View this article at: http://www.electronista.com/articles/07/11/01/groups.unite.vs.comcast/
Thursday, Nov 01, 2007 3:15pm
Groups unite to undo Comcas...
A number of consumer groups and legal scholars have united to petition the FCC over Comcast's bandwidth policies, the Associated Press reports. The news organization recently uncovered that Comcast has been sabotaging BitTorrent traffic, slowing it down or preventing it from functioning at all. Consumers Union, Media Access Project, the Consumer Federation of America and professors from Yale, Harvard and Stanford's law schools have come forward, asking the FCC to label Comcast in violation of government policy; two more groups, Free Press and Public Knowledge, are asking for a $195,000 fine per affected subscriber.
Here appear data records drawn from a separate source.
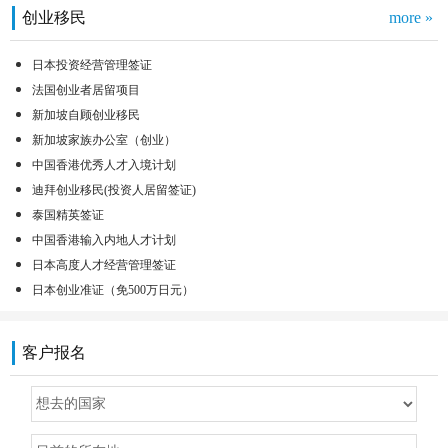
创业移民
more »
日本投资经营管理签证
法国创业者居留项目
新加坡自顾创业移民
新加坡家族办公室（创业）
中国香港优秀人才入境计划
迪拜创业移民(投资人居留签证)
泰国精英签证
中国香港输入内地人才计划
日本高度人才经营管理签证
日本创业准证（免500万日元）
客户报名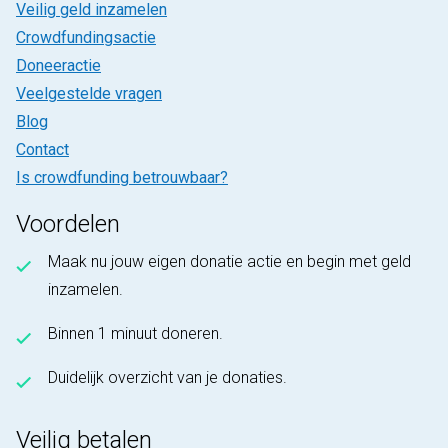
Veilig geld inzamelen
Crowdfundingsactie
Doneeractie
Veelgestelde vragen
Blog
Contact
Is crowdfunding betrouwbaar?
Voordelen
Maak nu jouw eigen donatie actie en begin met geld
inzamelen.
Binnen 1 minuut doneren.
Duidelijk overzicht van je donaties.
Veilig betalen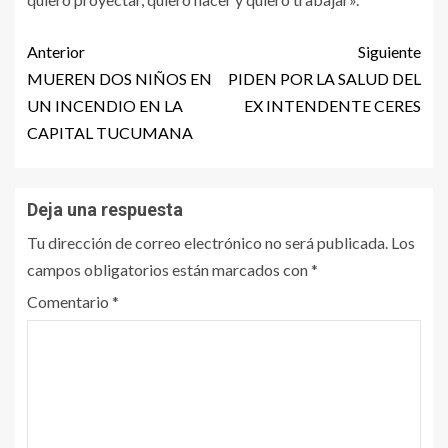
Anterior
Siguiente
MUEREN DOS NIÑOS EN
PIDEN POR LA SALUD DEL
UN INCENDIO EN LA
EX INTENDENTE CERES
CAPITAL TUCUMANA
Deja una respuesta
Tu dirección de correo electrónico no será publicada.
Los
campos obligatorios están marcados con
*
Comentario
*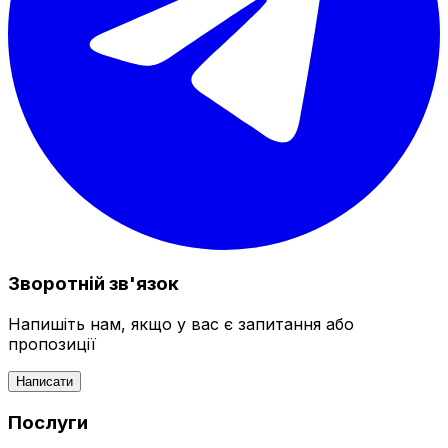
Зворотній зв'язок
Напишіть нам, якщо у вас є запитання або
пропозиції
Написати
Послуги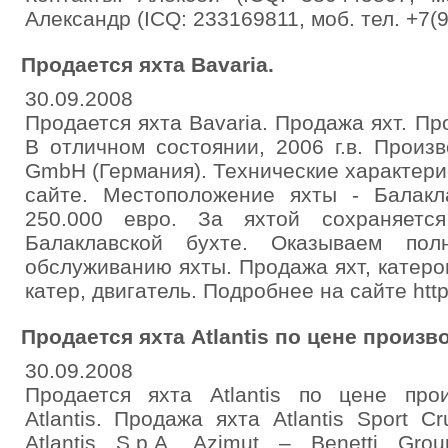
Александр (ICQ: 233169811, моб. тел. +7(
Продается яхта Bavaria.
30.09.2008
Продается яхта Bavaria. Продажа яхт. Про
В отличном состоянии, 2006 г.в. Произв
GmbH (Германия). Технические характери
сайте. Местоположение яхты - Балакла
250.000 евро. За яхтой сохраняетс
Балаклавской бухте. Оказываем пол
обслуживанию яхты. Продажа яхт, катеров
катер, двигатель. Подробнее на сайте http
Продается яхта Atlantis по цене произв
30.09.2008
Продается яхта Atlantis по цене про
Atlantis. Продажа яхта Atlantis Sport C
Atlantis S.p.A. Azimut – Benetti Gro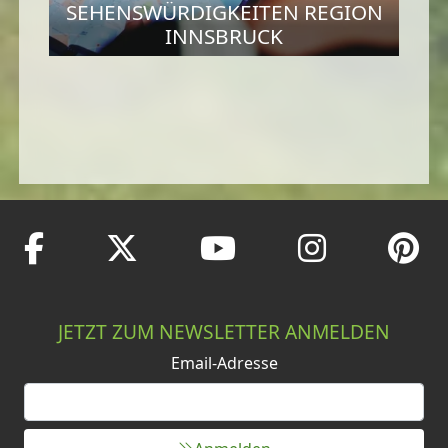
SEHENSWÜRDIGKEITEN REGION
INNSBRUCK
JETZT ZUM NEWSLETTER ANMELDEN
Email-Adresse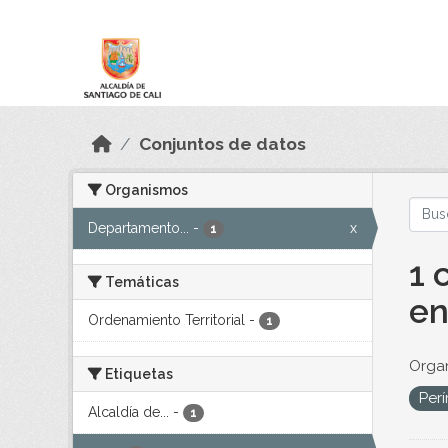
Skip to main content
Datos Abiertos
Conjuntos de datos
Organismos
Departamento...
-
x
1
1 
Temáticas
en
Ordenamiento Territorial
-
1
Orga
Etiquetas
Per
Alcaldía de...
-
1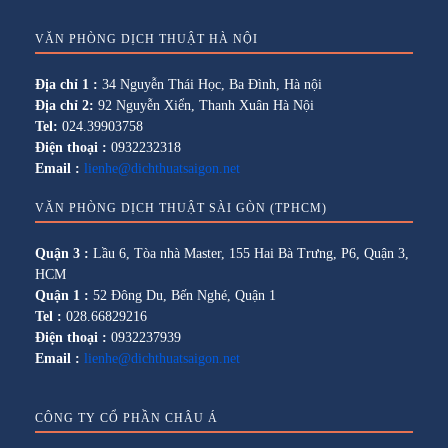
VĂN PHÒNG DỊCH THUẬT HÀ NỘI
Địa chỉ 1 :
34 Nguyễn Thái Học, Ba Đình, Hà nội
Địa chỉ 2:
92 Nguyễn Xiển, Thanh Xuân Hà Nội
Tel:
024.39903758
Điện thoại :
0932232318
Email :
lienhe@dichthuatsaigon.net
VĂN PHÒNG DỊCH THUẬT SÀI GÒN (TPHCM)
Quận 3 :
Lầu 6, Tòa nhà Master, 155 Hai Bà Trưng, P6, Quận 3,
HCM
Quận 1 :
52 Đông Du, Bến Nghé, Quận 1
Tel :
028.66829216
Điện thoại :
0932237939
Email :
lienhe@dichthuatsaigon.net
CÔNG TY CỔ PHẦN CHÂU Á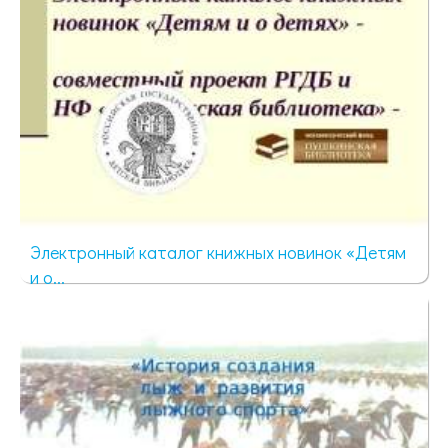
Электронный каталог книжных новинок «Детям
и о...
435 просмотров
An executive VP with Comcast, David Cohen, has responded by saying that FCC policies acknowledge a need to control network traffic. The company has in the past admitted to "delaying" BitTorrent traffic, but insists it is unavoidable, since even a small number of file sharers can slow an entire network.

Comcast's bandwidth control may however constitute a violation of net neutrality, a policy espoused by the FCC and many non-governmental organizations, stating that all Internet traffic should be handled equally. The difficulty is that neutrality has not been a legal obligation since 2005, leaving open the possibility that no action may be taken against Comcast.